Le gelcoat se mélange sur votre coque, il ne se choisit pas dans un nuancier. L'original a des années de soleil derrière lui et s'est patiné, et le gelcoat sèche en outre dans une nuance différente de celle qu'il montre humide. C'est pourquoi nous travaillons avec des échantillons que l'on laisse durcir avant que quoi que ce soit ne devienne définitif.
Pourquoi le code du chantier ne suffit pas
Les chantiers travaillent avec des teintes de gelcoat fixes, et ces codes se retrouvent souvent encore. Commander sur code reste pourtant rarement la bonne voie : les UV dégradent la couche superficielle du gelcoat et en retirent lentement la couleur. Le blanc jaunit ou devient crayeux, le rouge passe le plus vite, le bleu ensuite.
Posez la teinte d'origine à côté d'un gelcoat patiné par vingt ans et vous voyez la différence tout de suite, surtout du côté ensoleillé du bateau, qui a passé plus fort que le côté à l'ombre.
Ce que vous pouvez raisonnablement attendre
Sur du blanc et des teintes claires, le résultat est presque toujours indétectable, même de près. Sur du bleu foncé, du rouge et du noir, il subsiste parfois une différence minime que l'on voit à cinquante centimètres et pas depuis le ponton.
Nous le disons à l'avance, car la déception tient toujours à la promesse, jamais au travail.
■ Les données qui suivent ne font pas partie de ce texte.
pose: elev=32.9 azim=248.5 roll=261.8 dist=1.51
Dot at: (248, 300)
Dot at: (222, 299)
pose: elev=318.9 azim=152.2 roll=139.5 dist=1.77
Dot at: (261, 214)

Qui garantit l'invisibilité sur une coque rouge patinée promet quelque chose que la physique ne permet pas.
Si une coque sans raccord visible est malgré tout l'exigence, repeindre tout un panneau est la voie honnête. Cela coûte plus cher, mais la teinte court alors jusqu'à une rupture naturelle comme un passavant ou une arête.


Comment on procède à la place
Nous partons d'une teinte de base et ajoutons du pigment jusqu'à ce que la couleur corresponde à une zone nettoyée et lustrée de votre propre coque, à côté du dommage. Lustrez d'abord, car un gelcoat terne paraît plus clair qu'il ne l'est.
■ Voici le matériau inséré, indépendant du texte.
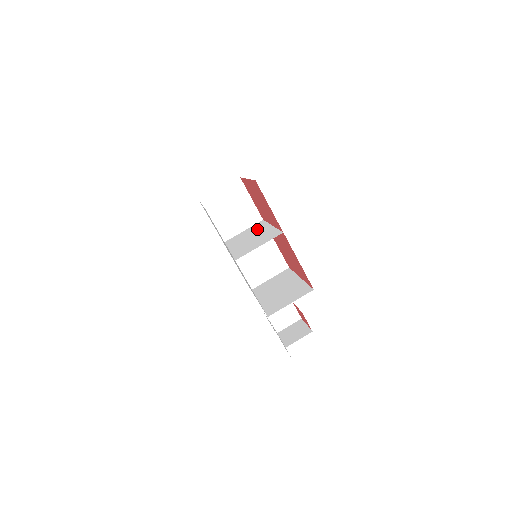
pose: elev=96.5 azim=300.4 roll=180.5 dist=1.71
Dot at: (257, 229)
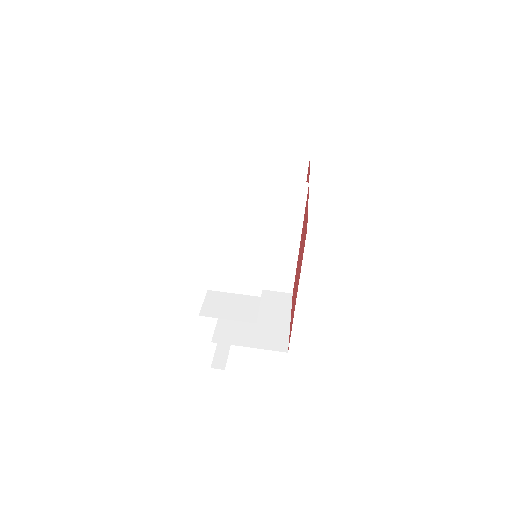
Dot at: (279, 261)
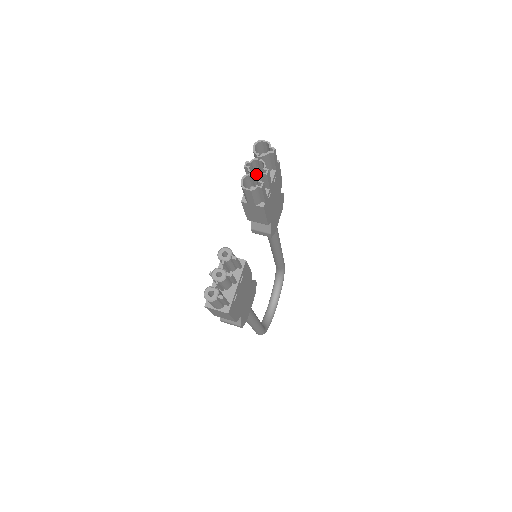
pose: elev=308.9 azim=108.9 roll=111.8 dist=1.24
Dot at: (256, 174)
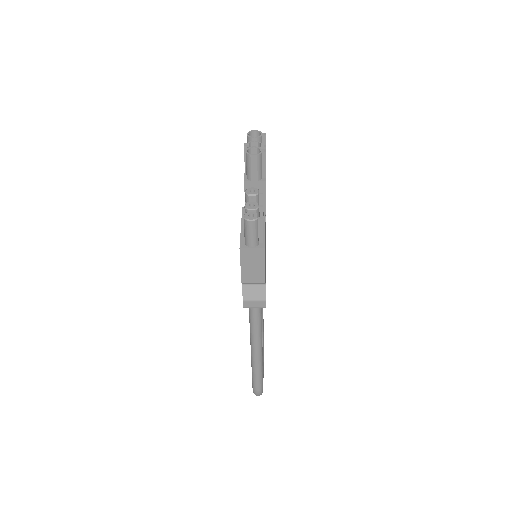
Dot at: (256, 148)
Vient ensuite un échantillon : une petite plage que l'on laisse durcir et que nous présentons contre la coque. Le gelcoat se décale en nuance en durcissant ; le juger humide conduit toujours à côté.
Ce n'est que lorsque l'échantillon est juste qu'il passe sur la réparation. Sur des teintes difficiles, il faut deux ou trois échantillons, et c'est normal.